7. A final administrative decision shall include findings of fact and conclusions of law, separately stated. Findings of fact, if set forth in statutory language, shall be accompanied by a concise and explicit statement of the underlying facts supporting the findings. Conclusions of law shall specifically address the agency's authority to make the decision consistent with section 41‑1030.
G. Except as otherwise provided by law:
1. At a hearing on an agency's denial of a license or permit or a denial of an application or request for modification of a license or permit, the applicant agency has the burden of persuasion.
2. At a hearing on an agency action to suspend, revoke, terminate or modify on its own initiative material conditions of a license or permit, the agency has the burden of persuasion.
3. At a hearing on an agency's imposition of fees or penalties or any agency compliance order, the agency has the burden of persuasion.
4. At a hearing held pursuant to chapter 23 or 24 of this title, the appellant or claimant has the burden of persuasion.

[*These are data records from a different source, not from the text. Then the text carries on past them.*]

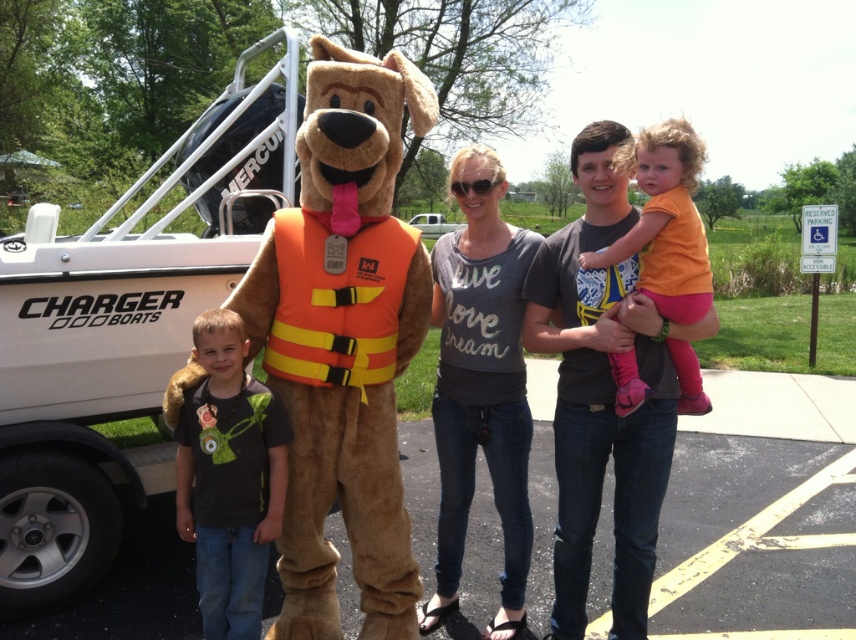
Can you confirm if dark gray t-shirt at center is positioned to the left of black matte t-shirt at center?

No, dark gray t-shirt at center is not to the left of black matte t-shirt at center.

Is point (586, 211) closer to camera compared to point (256, 474)?

No, (586, 211) is behind (256, 474).

This screenshot has height=640, width=856. Describe the element at coordinates (599, 394) in the screenshot. I see `dark gray t-shirt at center` at that location.

In order to click on dark gray t-shirt at center in this screenshot , I will do `click(599, 394)`.

Is point (348, 324) positioned before point (676, 365)?

Yes, point (348, 324) is in front of point (676, 365).

Is orange/yellow fabric life jacket at center above orange cotton shirt at upper center?

No, orange/yellow fabric life jacket at center is not above orange cotton shirt at upper center.

Who is more distant from viewer, (x=268, y=356) or (x=670, y=188)?

The point (x=268, y=356) is behind.

Where is `orange/yellow fabric life jacket at center`? orange/yellow fabric life jacket at center is located at coordinates (337, 301).

Is point (307, 404) closer to camera compared to point (361, 396)?

No, it is not.

The width and height of the screenshot is (856, 640). I want to click on fuzzy brown mascot at left, so click(x=343, y=339).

5. The burden of proof in all agency hearings is at least the preponderance of evidence.
H. Subsection G of this section does not affect the law governing burden of persuasion in an agency denial of, or refusal to issue, a license renewal.
Sec. 5. Title 41, chapter 6, Arizona Revised Statutes, is amended by adding article 12, to read:
ARTICLE 12. LICENSE AND PERMIT REQUIREMENTS
41-1094. Right to clarity
A. In any case in which a license or permit is required before a person engages in constitutionally protected activity, an agency shall specify in clear and unambiguous language the criteria for approval of the license or permit.
B. In any court proceeding involving a denial of a license or permit application for constitutionally protected activity, a court of competent jurisdiction shall determine whether the language is clear and unambiguous, without deference to the legislature or the agency. If a written clarification is issued by an agency pursuant to section 41‑1001.02 or a rule is adopted pursuant to article 3 of this chapter, the language is presumed clear and unambiguous.
C. The appropriate agency shall approve or deny an application for a license or permit within thirty days after the application is submitted unless another period of time is specified by law or rule. If the agency does not take action within the applicable time period, the application is deemed approved.